### REQUIRED WORK
1. Reproduce the passage about the Brentina Cup rider word for word, from "So equine masseuse" up to and including "the Grand Prix.".
2. Carry on the article about the Brentina Cup rider from the point where it stops.

### PASSAGE TO READ
Austin even practiced riding her Brentina Cup test for King the week before the championship.

“It was amazing,” gushed Austin. “She said, ‘Oh, Idy does that. I know where that comes from.’ She gave me a few really good pointers.”

The 22-year-old from Williston, Vt., won the inaugural championship for riders between the ages of 18 and 26 last year on “Fizzy,” and she hadn’t intended to come back to defend her title.

“I really had wanted to try him for the Grand Prix championships this year,” she explained. “He felt ready. But at the first qualifier he didn’t feel totally secure.”

So equine masseuse Sal Salvetti and Austin’s current trainer, Arlene “Tuny” Page, convinced her to come back and do the Brentina Cup again.

“We have the rest of our lives to do Grand Prix,” said Austin. The pair was the convincing winner again, taking home blue in both the Intermediaire II (67.31%) and the special Brentina Cup test (71.43%), a slightly simplified version of the Grand Prix.

Austin reflected that both the sponsorship opportunities and the training opportunities that had come out of her win last year were incredible. Part of her reward for winning was the opportunity to train with U.S. Dressage Coach Klaus Balkenhol.

### COLLECTED DATA
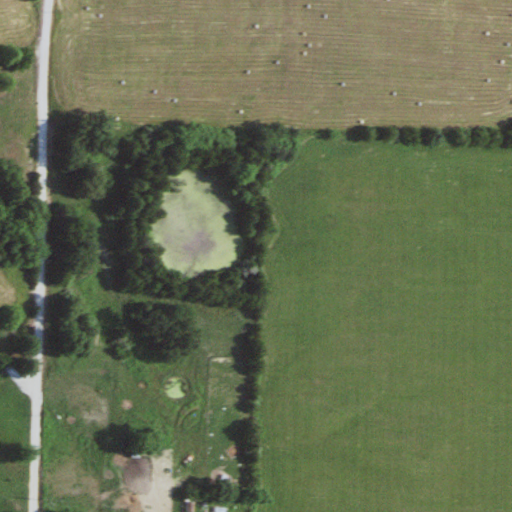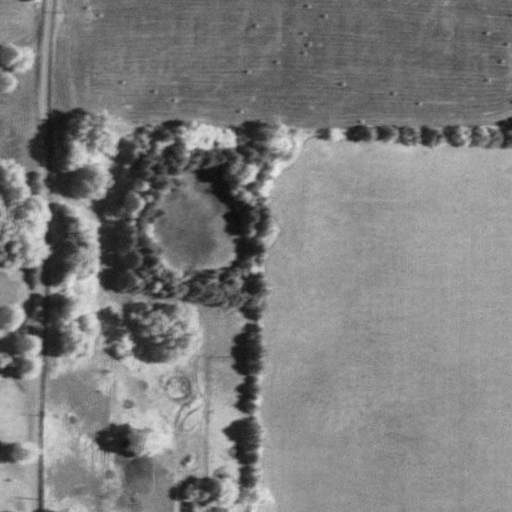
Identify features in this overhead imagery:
road: (38, 255)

### FINAL ANSWERS
1.
So equine masseuse Sal Salvetti and Austin’s current trainer, Arlene “Tuny” Page, convinced her to come back and do the Brentina Cup again.

“We have the rest of our lives to do Grand Prix,” said Austin. The pair was the convincing winner again, taking home blue in both the Intermediaire II (67.31%) and the special Brentina Cup test (71.43%), a slightly simplified version of the Grand Prix.

2.
“It’s helped my riding tremendously,” she said. “Getting to watch Klaus ride and most importantly getting to sit on my horse after Klaus had ridden him—there’s nothing like it.”

She plans to take her Fizzy back to the Grand Prix level after this competition and hopefully contest the Saugerties CDI (N.Y.) this summer.

“The judges here recommended that I try him for the selection trials next year for the Olympics,” said Austin. “We’ll see. I know he’s special, and I know that he will be as good as I can make him. I’ve got a big
job ahead of me, but I know that we’re on a good track.”

Sara Lieser

Barteua and Efird Take The Spotlight In Young Rider And Junior Divisions
Last year Kassandra Barteau was prepared to take the Young Rider world by storm when her top mount Gabriella turned up pregnant in the middle of the show season.

“I noticed that she wasn’t bending well in Florida at the Heidelberg Cup in March,” said Barteau. “When we got home a few weeks later I found that her udders were full. The vet came out and told us she was due shortly. She’s a huge mare and so sweet and willing, so we just didn’t notice. I felt so terrible!”

This year Barteau isn’t letting anything get in her way. She and Gabriella won the inaugural Collecting Gaits/USEF National Young Rider Dressage Championship in Gladstone, N.J., on June 14-17. Her fluid
riding and exceptional canter work earned her the blue ribbon in both phases of the championship: the FEI Young Rider Team Test and the FEI Young Rider Individual Test.

At 18, Barteau is already a professional, having spent the last three years training and showing full-time for her parents, Kim and Yvonne Barteau, of BKY Dressage in Gilberts, Ill. She has competed through Grand Prix level, and earned her U.S. Dressage Federation Gold, Silver and Bronze medals. Coming to Gladstone for the championship offered Barteau a welcome respite from her hectic schedule of riding 12 to 13 horses a day.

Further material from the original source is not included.